In our patient, the tumor cells showed an absence of ALK expression on IHC, and the clinical presentation was similar to the classical clinical findings for ALK-negative systemic ALCL. The most important factors that determine the prognosis of patients include age, The Prognostic Index for T-cell lymphoma (PIT) scoring system, β2-microglobulin, and bone marrow infiltration [14]. The prognosis also depends on the expression of proteins involved in the regulation of apoptosis (caspase 3, Bcl-2, PI9) and that of CD-56 [13,15]. The first line of treatment for ALCL is chemotherapy, irrespective of the ALK status. CHOP (cyclophosphamide, doxorubicin, vincristine, prednisone) is the most commonly used regimen to treat systemic ALCL patients above 60 years of age and should abide by the CHOEP regime if less than 60 years of age [9]. The index patient successfully received five cycles of chemotherapy (CHOEP regimen) and is compliant with the current treatment regimen with no complications. Although it is difficult to predict which patients will have a positive response to the treatment regimen, induction chemotherapy is initially given, and some patients also receive additional consolidative autologous transplantation during the first complete remission. The genetic heterogeneity of the disease may be the reason for the variability in overall survival rates and treatment responsiveness and therefore, further studies are warranted to ascertain which patients might benefit from more aggressive treatment modalities.

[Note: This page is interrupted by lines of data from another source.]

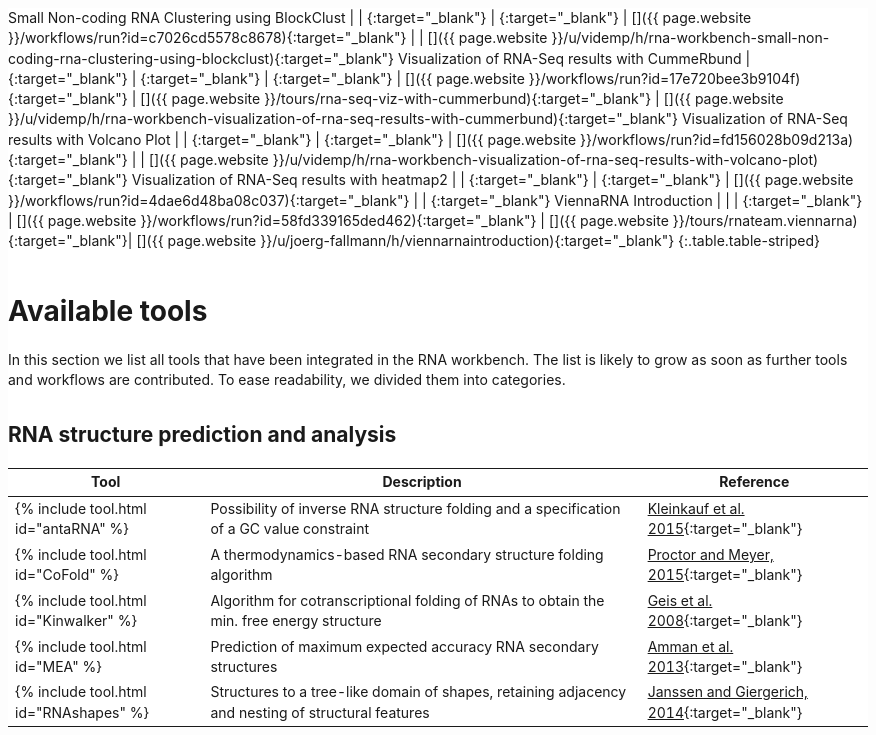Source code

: Small Non-coding RNA Clustering using BlockClust |  | [<i class="fa fa-laptop" aria-hidden="true"></i>](https://galaxyproject.github.io/training-material/topics/transcriptomics/tutorials/small_ncrna_clustering/tutorial.html){:target="_blank"} | [<i class="fa fa-files-o" aria-hidden="true"></i>](https://zenodo.org/record/1491876){:target="_blank"} | [<i class="fa fa-share-alt" aria-hidden="true"></i>]({{ page.website }}/workflows/run?id=c7026cd5578c8678){:target="_blank"} |  | [<i class="fa fa-list-ul" aria-hidden="true"></i>]({{ page.website }}/u/videmp/h/rna-workbench-small-non-coding-rna-clustering-using-blockclust){:target="_blank"}
Visualization of RNA-Seq results with CummeRbund | [<i class="fa fa-slideshare" aria-hidden="true"></i>](https://galaxyproject.github.io/training-material/topics/transcriptomics/tutorials/rna-seq-viz-with-cummerbund/slides.html){:target="_blank"} | [<i class="fa fa-laptop" aria-hidden="true"></i>](https://galaxyproject.github.io/training-material/topics/transcriptomics/tutorials/rna-seq-viz-with-cummerbund/tutorial.html){:target="_blank"} | [<i class="fa fa-files-o" aria-hidden="true"></i>](https://zenodo.org/record/1001880){:target="_blank"} | [<i class="fa fa-share-alt" aria-hidden="true"></i>]({{ page.website }}/workflows/run?id=17e720bee3b9104f){:target="_blank"} | [<i class="fa fa-magic" aria-hidden="true"></i>]({{ page.website }}/tours/rna-seq-viz-with-cummerbund){:target="_blank"} | [<i class="fa fa-list-ul" aria-hidden="true"></i>]({{ page.website }}/u/videmp/h/rna-workbench-visualization-of-rna-seq-results-with-cummerbund){:target="_blank"}
Visualization of RNA-Seq results with Volcano Plot |  | [<i class="fa fa-laptop" aria-hidden="true"></i>](https://galaxyproject.github.io/training-material/topics/transcriptomics/tutorials/rna-seq-viz-with-volcanoplot/tutorial.html){:target="_blank"} | [<i class="fa fa-files-o" aria-hidden="true"></i>](https://zenodo.org/record/2529117){:target="_blank"} | [<i class="fa fa-share-alt" aria-hidden="true"></i>]({{ page.website }}/workflows/run?id=fd156028b09d213a){:target="_blank"} |  | [<i class="fa fa-list-ul" aria-hidden="true"></i>]({{ page.website }}/u/videmp/h/rna-workbench-visualization-of-rna-seq-results-with-volcano-plot){:target="_blank"}
Visualization of RNA-Seq results with heatmap2 |  | [<i class="fa fa-laptop" aria-hidden="true"></i>](https://galaxyproject.github.io/training-material/topics/transcriptomics/tutorials/rna-seq-viz-with-heatmap2/tutorial.html){:target="_blank"} | [<i class="fa fa-files-o" aria-hidden="true"></i>](https://zenodo.org/record/2529926){:target="_blank"} | [<i class="fa fa-share-alt" aria-hidden="true"></i>]({{ page.website }}/workflows/run?id=4dae6d48ba08c037){:target="_blank"} |  | [<i class="fa fa-list-ul" aria-hidden="true"></i>](https://rna.usegalaxy.eu/u/videmp/h/rna-workbench-visualization-of-rna-seq-results-with-heatmap2){:target="_blank"}
ViennaRNA Introduction |  |  | [<i class="fa fa-files-o" aria-hidden="true"></i>](http://doi.org/10.5281/zenodo.2555028){:target="_blank"} | [<i class="fa fa-share-alt" aria-hidden="true"></i>]({{ page.website }}/workflows/run?id=58fd339165ded462){:target="_blank"} | [<i class="fa fa-magic" aria-hidden="true"></i>]({{ page.website }}/tours/rnateam.viennarna){:target="_blank"}| [<i class="fa fa-list-ul" aria-hidden="true"></i>]({{ page.website }}/u/joerg-fallmann/h/viennarnaintroduction){:target="_blank"}
{:.table.table-striped}


# Available tools

In this section we list all tools that have been integrated in the RNA workbench. The list is likely to grow as soon as further tools and workflows are contributed. To ease readability, we divided them into categories.

## RNA structure prediction and analysis

Tool | Description | Reference
--- | --- | ---
{% include tool.html id="antaRNA" %} | Possibility of inverse RNA structure folding and a specification of a GC value constraint | [Kleinkauf et al. 2015](https://doi.org/10.1093/bioinformatics/btv319){:target="_blank"}
{% include tool.html id="CoFold" %} | A thermodynamics-based RNA secondary structure folding algorithm | [Proctor and Meyer, 2015](https://doi.org/10.1093/nar/gkt174){:target="_blank"}
{% include tool.html id="Kinwalker" %} | Algorithm for cotranscriptional folding of RNAs to obtain the min. free energy structure | [Geis et al. 2008](https://doi.org/10.1016/j.jmb.2008.02.064){:target="_blank"}
{% include tool.html id="MEA" %} | Prediction of maximum expected accuracy RNA secondary structures | [Amman et al. 2013](https://doi.org/10.1007/978-3-319-02624-4_1){:target="_blank"}
{% include tool.html id="RNAshapes" %} | Structures to a tree-like domain of shapes, retaining adjacency and nesting of structural features | [Janssen and Giergerich, 2014](https://doi.org/10.1093/bioinformatics/btu649){:target="_blank"}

Anaplastic large cell lymphoma (ALCL) is a very rare tumor, which is classified under non-Hodgkin lymphoma. The ALK-negative variant of ALCL, which our patient was diagnosed with, is still more uncommon to come across in clinical practice. From a clinician’s point of view, since most clinicians do not consider ALCL as a differential diagnosis for mass abdomen cases, our case indicates that it should be suspected in a patient of mass abdomen with positive histopathological findings, which helps in the confirmation of the diagnosis as lymphoma. Thus, early detection leads to appropriate treatment and, finally, a better quality of life.